Listening to Prestige 696: Eddie Bonnemere


LISTEN TO ONE: Ankle Bells

 Eddie Bonnemère didn't quite make a major reputation as a jazz musician, but he made musical history of a different sort.

A church pianist in his teenage years in Harlem, a World War II vet, a serious enough student to get a master's degree from NYU. he stayed in New York and stayed with music, drawn toward the Latin rhythms of the 1950s -- in 1953, he and Ray Barretto led a band at the dance-crazed Savoy Ballroom, and by the mid-50s, he was leading a mambo band in the jazz hotbed of Detroit, where he recorded an album that was released on the Royal Roost label.


Returning to New York, now 43 years old, he got a second shot at recording with a jazz label, still very much Latin jazz-oriented. But another passion was growing within him.

Perhaps his interaction with the Latino community had led him to the Catholic Church, but he was drawn to a new movement gaining traction in New York in the 1960s, the Black Catholic Movement, spearheaded by Father Clarence Rivers, a priest who was also a composer of liturgical music that drew on black gospel music as a point of reference. Bonnemère composed a mass, the "Missa Hodeirna" for jazz ensemble and choir, which became, when it was performed at the St. Charles Borromeo Church in Harlem, one of the first jazz masses to be performed in a Catholic Church.

Bonnemère stayed with the church, composing more liturgical music, becoming the musical director of New York's Church of St. Thomas the Apostle.

He made two recording sessions for Prestige in September of 1964, with his own group, plus Kenny Burrell, which became the album Jazz Orient-ed. If the title sounds a little gimmicky, that's because it is. We've heard the genuine passion for Middle Eastern music which informs Yusef Lateef's recordings, and this isn't exactly that.
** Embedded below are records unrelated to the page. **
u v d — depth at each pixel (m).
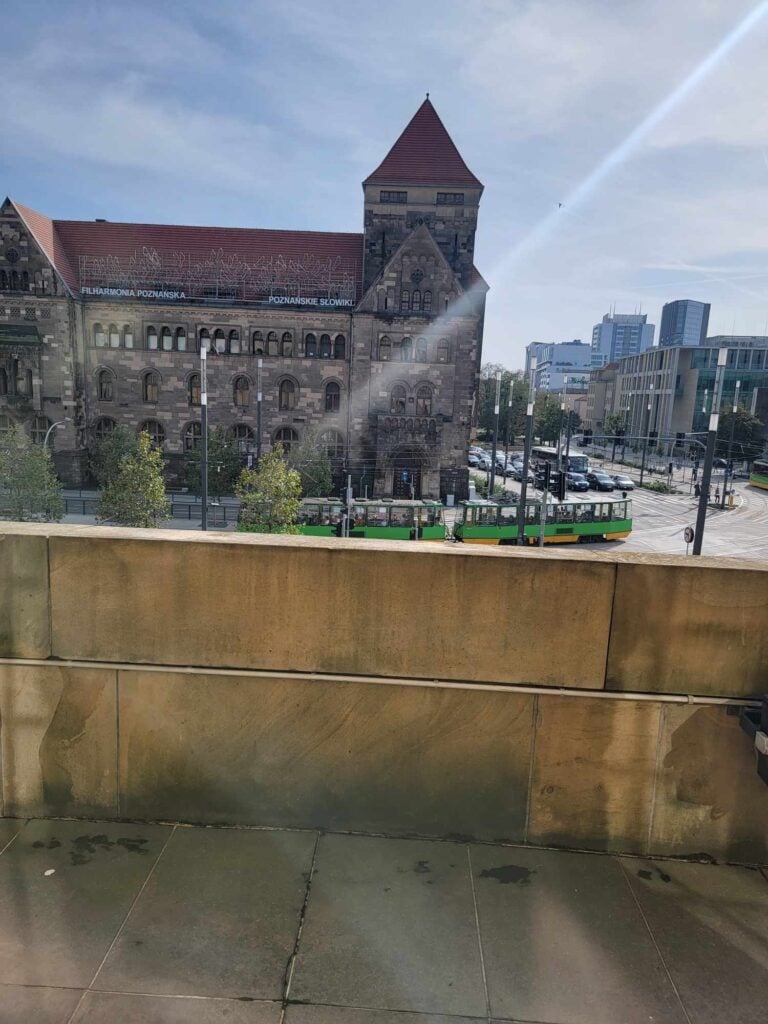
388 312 52.03
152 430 53.88
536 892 3.51
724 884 3.65
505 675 3.85
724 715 3.79
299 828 4.00
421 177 53.09
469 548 3.91
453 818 3.96
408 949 3.07
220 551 3.84
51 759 4.02
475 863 3.73
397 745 3.92
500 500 43.41
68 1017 2.66
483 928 3.22
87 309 52.00
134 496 33.78
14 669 3.96
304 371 53.31
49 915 3.21
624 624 3.77
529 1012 2.78
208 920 3.20
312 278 54.59
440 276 52.00
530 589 3.77
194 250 55.38
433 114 54.44
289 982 2.87
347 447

The anonymous writer of the album's liner notes doesn't quite know what to make of it, though he does his best: "This fusion is not so strange when we consider that some Oriental Nations were once under Spanish control, and as a result, much of their folk music is based on Spanish Rhythms."


He also singles out Bonnemère's compositions "Roostology," "Oriental Mambo" and "The Spinx" as "very much a part of standard jazz reepertory." I don't believe any of them have stood the test of time, and in the case of "Oriental Mambo," which is on this session, I have to say that's probably just as well. It's an awkward pastiche of Eastern music clichés and mambo rhythms, but once they get beyond the main theme, the playing isn't bad at all. and the rest of the album is quite good. Whatever Bonnemère's connection to the music of the far east may have been, his commitment to Latin jazz is genuine, and his percussion-dominated group is a good one.

"Ankle Bells" was the 45 RPM single from the session, with "Man in a Raincoat" on the flip side. "Ankle Bells" is another sort of Far East/Latino mashup, but this one works, and all in all,  Eddie Bonnemère makes for a good listen.

Cal Lampley produced. 

Another passing oddity. Both Bonnemère and Morris Nanton recorded "The Theme from 'A Boy Ten Feet Tall,'" another song that didn't quite become a part of standard jazz repertory, within a week of each of each other. Written by Les Baxter for a now-forgotten movie, it is not included in the quite extensive list of Baxter compositions on the secondhandsongs website. I listened to both versions, and enjoyed both. I don't think there are any others.